== WHAT IS EXPECTED ==
Everything in the listing below from the line containing "left shoulder: (915, 432)" through the line containing "left shoulder: (338, 431)" must be repeated exactly; the remaining lines are not wanted.

== RECORDS FOR THIS EXERCISE ==
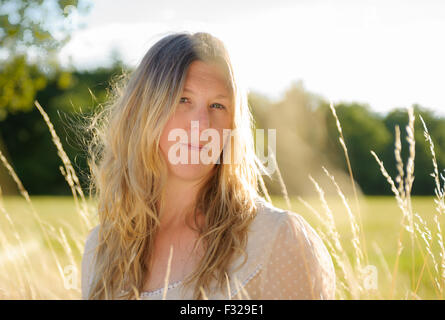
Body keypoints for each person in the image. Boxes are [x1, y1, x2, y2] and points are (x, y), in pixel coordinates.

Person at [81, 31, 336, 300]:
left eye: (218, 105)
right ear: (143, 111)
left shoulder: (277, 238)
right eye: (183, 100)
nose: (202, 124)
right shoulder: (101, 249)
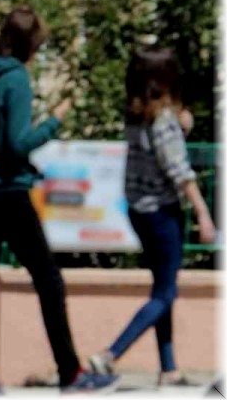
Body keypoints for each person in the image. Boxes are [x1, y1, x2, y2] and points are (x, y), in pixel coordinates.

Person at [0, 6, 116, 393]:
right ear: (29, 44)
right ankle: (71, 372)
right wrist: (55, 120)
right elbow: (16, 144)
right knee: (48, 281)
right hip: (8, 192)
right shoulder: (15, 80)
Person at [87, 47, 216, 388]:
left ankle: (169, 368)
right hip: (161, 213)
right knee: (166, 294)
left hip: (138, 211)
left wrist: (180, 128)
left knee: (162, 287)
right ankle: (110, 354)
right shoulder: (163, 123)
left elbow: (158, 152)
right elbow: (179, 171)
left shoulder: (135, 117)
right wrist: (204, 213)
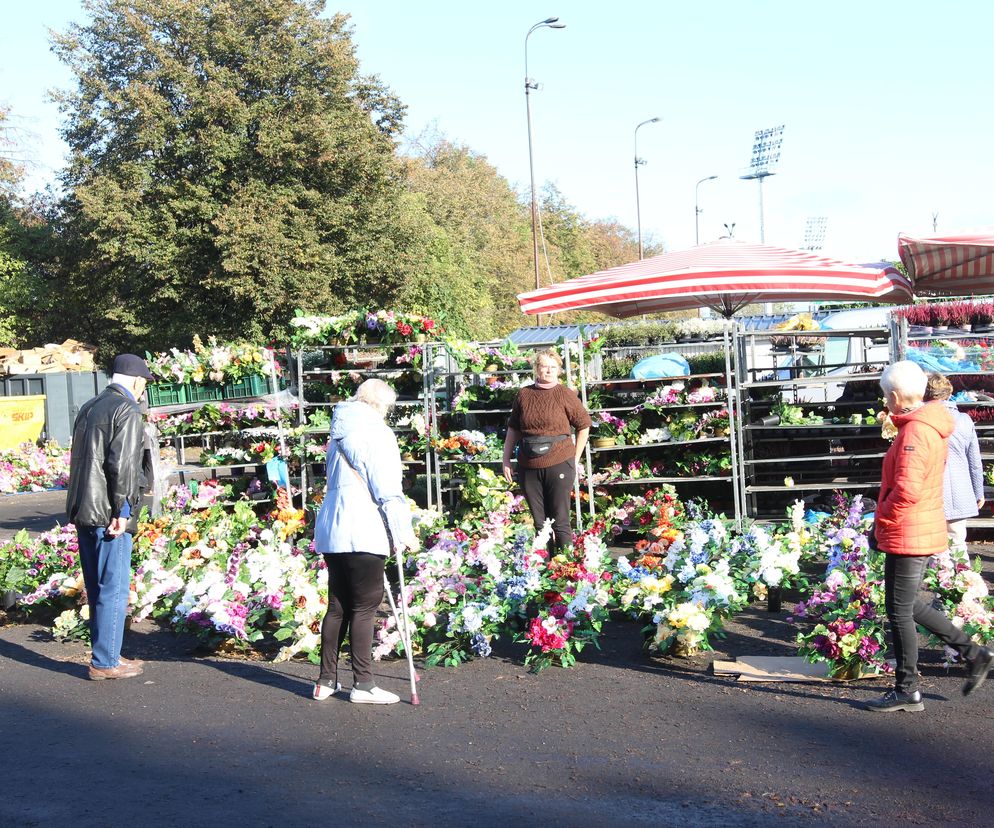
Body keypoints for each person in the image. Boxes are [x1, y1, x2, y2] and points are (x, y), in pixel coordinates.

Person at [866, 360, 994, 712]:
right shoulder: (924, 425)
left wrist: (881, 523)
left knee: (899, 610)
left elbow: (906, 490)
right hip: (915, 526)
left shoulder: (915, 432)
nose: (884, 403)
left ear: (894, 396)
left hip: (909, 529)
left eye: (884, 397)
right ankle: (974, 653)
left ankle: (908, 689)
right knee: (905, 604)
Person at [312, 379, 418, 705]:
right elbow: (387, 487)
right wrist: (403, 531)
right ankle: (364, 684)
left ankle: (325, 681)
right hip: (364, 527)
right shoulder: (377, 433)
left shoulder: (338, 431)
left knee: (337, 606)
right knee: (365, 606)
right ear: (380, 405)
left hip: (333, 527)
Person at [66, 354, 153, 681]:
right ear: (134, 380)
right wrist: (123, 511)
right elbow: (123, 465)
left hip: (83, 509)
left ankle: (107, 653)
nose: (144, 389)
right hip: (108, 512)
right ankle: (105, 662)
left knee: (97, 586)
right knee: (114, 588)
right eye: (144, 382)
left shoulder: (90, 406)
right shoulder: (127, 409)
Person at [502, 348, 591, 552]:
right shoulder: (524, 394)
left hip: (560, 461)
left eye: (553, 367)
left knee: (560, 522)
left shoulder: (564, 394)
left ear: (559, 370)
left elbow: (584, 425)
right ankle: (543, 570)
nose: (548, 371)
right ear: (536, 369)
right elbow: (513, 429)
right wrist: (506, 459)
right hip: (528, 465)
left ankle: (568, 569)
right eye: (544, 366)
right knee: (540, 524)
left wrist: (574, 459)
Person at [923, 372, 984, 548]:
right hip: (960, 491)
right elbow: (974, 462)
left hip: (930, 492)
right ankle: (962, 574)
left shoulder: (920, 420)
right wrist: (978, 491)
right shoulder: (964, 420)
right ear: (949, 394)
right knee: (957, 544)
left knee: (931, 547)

== RESULT OF THE EXERCISE ==
left shoulder: (915, 432)
nose: (884, 403)
left ear: (894, 396)
left hip: (909, 529)
left eye: (884, 397)
right ankle: (974, 653)
left ankle: (908, 689)
right knee: (905, 604)
Person at [312, 379, 418, 705]:
right elbow: (387, 487)
right wrist: (403, 531)
right ankle: (364, 684)
left ankle: (325, 681)
right hip: (364, 527)
right shoulder: (377, 433)
left shoulder: (338, 431)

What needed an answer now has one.